Recession fears growing

Shares of Boeing, Salesforce and American Express fell 8.7%, 6.9% and 5.2%, respectively, dragging down the Dow as recession fears picked up. Beaten-up tech shares also took a hit with Netflix, Tesla and Nvidia down more than 7% as the Nasdaq touched a fresh 52-week low and its lowest level since November 2020.

Travel stocks also slipped on Monday as Carnival Corporation and Norwegian Cruise Line plummeted about 10% and 12%, respectively. Delta Air Lines dropped more than 8% while United tumbled about 10%.

All major S&P 500 sectors dipped into the red led by energy, which fell more than 5%. Consumer discretionary, communication services, information technology and utilities all dropped more than 4%.

The dramatic moves lower could indicate that many investors are profit-taking or repositioning their portfolios, and may signal that markets are in “a capitulation stage,” said Jeff Kilburg, chief investment officer of Sanctuary Wealth.

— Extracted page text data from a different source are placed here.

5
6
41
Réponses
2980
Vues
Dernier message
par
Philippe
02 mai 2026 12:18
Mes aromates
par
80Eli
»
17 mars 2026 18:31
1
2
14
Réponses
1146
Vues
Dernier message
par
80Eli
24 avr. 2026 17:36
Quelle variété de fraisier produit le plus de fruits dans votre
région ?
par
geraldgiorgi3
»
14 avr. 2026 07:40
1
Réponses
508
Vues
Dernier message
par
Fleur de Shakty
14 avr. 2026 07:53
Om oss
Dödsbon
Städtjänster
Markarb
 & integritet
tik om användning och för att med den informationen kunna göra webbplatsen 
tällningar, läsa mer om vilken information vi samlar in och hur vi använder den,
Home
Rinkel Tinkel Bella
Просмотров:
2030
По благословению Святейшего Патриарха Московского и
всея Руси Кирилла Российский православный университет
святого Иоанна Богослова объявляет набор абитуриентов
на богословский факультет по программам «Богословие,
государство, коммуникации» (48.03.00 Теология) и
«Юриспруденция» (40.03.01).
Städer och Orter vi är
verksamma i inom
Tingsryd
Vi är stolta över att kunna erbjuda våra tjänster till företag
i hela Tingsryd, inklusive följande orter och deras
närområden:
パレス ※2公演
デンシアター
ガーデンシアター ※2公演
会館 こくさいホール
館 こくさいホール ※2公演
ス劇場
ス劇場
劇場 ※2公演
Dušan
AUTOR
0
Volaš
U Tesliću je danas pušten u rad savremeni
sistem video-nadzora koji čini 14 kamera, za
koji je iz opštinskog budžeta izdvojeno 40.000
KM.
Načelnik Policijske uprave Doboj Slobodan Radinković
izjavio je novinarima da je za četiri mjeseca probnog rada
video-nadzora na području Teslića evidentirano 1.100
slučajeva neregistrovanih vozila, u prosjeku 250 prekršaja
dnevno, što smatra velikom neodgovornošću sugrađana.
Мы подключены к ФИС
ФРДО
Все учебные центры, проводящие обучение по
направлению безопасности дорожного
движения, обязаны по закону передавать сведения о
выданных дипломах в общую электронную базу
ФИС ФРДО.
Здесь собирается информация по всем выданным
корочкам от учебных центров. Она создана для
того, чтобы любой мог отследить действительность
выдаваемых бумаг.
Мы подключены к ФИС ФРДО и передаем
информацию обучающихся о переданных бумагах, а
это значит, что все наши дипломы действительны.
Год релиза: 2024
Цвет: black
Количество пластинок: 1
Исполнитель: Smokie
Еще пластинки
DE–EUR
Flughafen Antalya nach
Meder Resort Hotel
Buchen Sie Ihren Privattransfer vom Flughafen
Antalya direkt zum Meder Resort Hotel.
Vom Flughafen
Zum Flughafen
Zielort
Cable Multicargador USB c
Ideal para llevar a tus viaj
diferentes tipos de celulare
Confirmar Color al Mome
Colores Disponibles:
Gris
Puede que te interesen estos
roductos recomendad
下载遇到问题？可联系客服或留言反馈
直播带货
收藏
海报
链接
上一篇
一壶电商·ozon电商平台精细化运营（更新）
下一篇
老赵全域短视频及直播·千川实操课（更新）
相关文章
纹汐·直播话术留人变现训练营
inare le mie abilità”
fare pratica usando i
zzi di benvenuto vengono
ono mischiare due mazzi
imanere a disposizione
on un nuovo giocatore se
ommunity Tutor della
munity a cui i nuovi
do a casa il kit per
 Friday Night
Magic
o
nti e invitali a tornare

As equities sold off short-term rates jumped on Monday. The 10-year Treasury rose more than 20 basis points higher to top 3.3%, as investors continued to bet the Fed may have to get more aggressive to squash inflation. Prices move inversely to yields and 1 basis point equals 0.01%. The 2-year Treasury yield was last up roughly 30 basis points to about 3.3%.

Monday’s moves came after the major averages last week posted their biggest weekly declines since late January as investors grew increasingly concerned rising inflation will tip the economy into a recession. The Bureau of Labor Statistics reported Friday that the U.S. consumer price index rose last month by 8.6% from a year ago, its fastest increase since December 1981. That gain topped economists’ expectations.

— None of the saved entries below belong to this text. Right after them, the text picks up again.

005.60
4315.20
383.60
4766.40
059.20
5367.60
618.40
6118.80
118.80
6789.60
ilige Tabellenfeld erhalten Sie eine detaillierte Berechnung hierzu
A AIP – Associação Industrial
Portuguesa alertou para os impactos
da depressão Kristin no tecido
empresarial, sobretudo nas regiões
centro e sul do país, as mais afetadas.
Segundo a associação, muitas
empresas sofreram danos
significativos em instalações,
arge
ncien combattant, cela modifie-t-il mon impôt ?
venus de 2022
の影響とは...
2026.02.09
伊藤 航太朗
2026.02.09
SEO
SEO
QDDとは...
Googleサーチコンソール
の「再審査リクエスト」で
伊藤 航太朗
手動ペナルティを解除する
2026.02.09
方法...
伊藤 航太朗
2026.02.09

Gasoline prices also hit above $5 a gallon over the weekend, further fanning fears over rising inflation and falling consumer confidence.

Crypto crushed

Meanwhile, bitcoin tumbled below $24,000 on Monday and hit its lowest level since 2020 as risk-averse investors continued to dump crypto as rates rise. The news sent shared of crypto-related companies including Coinbase and Microstrategy down 11% and 25%, respectively.

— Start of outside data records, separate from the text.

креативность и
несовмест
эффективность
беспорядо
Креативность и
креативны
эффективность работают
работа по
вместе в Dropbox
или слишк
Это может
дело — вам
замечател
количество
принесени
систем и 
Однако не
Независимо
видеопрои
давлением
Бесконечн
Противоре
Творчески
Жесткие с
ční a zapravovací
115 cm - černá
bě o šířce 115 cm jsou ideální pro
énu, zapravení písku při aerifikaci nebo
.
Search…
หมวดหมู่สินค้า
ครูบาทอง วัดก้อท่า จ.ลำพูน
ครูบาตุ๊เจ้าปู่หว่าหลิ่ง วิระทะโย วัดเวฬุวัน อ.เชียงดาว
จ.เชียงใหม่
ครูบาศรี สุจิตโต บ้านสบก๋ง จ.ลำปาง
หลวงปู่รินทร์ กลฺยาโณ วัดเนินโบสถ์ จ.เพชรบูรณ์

“The cryptocurrency bitcoin has been a great gauge of investors’ risk threshold for equities,” wrote JC O’Hara, chief market technician at MKM Partners. “Plenty of longs who bought in last year are still trapped, and thus we could easily see a pullback to 19,500. That would be a bearish read through for stocks.”

Investors are looking ahead to Wednesday when the Fed is expected to announce at least a half-point rate hike. The central bank has already raised rates twice this year, including a 50-basis-point increase in May in an effort to stave off the recent inflation surge.

Some economists believe the Fed could even raise rates by 0.75% this week following Friday’s CPI report.

Time to play defense

If history is any guide, this sell-off may have further to go. Data from Bespoke Investment Group shows that since World War II there have been 14 bear markets on a closing basis and on average, the S&P 500 has pulled back a median of 30%, with the downturn lasting a median of 359 days.

Amid Monday’s sell-off, investors should maintain a “defensive posture” in areas like consumer staples and health care, said Truist’s Keith Lerner. These stocks may not post big gains but can outperform relative to other sectors, he said.

Ablin is looking at gold as a continued safe haven even as prices fall on the day, along with companies that pay consistent dividends.